## Task goal
Count how many lines of the entries contain the string "purple", matching case exactly. Reply with the number alone.

## Excerpt from a dataset

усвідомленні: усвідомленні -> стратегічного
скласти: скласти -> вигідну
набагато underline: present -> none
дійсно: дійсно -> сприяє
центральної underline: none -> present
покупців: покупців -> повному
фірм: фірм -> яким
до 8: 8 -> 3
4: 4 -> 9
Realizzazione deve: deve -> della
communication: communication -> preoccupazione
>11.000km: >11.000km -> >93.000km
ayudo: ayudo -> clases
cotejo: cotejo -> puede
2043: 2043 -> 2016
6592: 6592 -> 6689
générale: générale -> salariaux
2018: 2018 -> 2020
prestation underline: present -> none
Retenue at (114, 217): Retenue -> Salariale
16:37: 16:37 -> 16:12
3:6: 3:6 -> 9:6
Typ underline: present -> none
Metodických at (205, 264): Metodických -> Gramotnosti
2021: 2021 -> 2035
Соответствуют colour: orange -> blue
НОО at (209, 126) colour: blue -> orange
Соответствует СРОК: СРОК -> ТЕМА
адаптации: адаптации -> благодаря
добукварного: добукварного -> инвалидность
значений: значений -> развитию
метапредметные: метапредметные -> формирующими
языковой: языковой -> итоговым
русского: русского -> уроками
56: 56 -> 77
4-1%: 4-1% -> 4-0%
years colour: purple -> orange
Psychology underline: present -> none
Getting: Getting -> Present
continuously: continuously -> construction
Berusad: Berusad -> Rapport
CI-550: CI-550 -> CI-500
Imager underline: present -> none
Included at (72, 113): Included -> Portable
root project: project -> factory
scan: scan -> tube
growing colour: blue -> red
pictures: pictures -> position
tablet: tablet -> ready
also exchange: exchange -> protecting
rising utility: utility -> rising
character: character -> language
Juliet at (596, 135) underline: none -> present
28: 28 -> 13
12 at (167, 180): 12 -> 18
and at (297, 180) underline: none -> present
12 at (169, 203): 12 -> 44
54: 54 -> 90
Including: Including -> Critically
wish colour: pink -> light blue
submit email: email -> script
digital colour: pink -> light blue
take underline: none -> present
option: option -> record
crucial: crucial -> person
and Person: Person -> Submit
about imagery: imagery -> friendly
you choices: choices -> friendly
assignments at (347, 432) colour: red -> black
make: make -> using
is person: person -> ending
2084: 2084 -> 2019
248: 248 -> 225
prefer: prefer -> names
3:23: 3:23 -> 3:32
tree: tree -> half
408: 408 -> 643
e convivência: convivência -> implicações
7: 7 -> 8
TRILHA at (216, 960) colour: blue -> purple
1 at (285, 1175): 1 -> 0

## Task output
2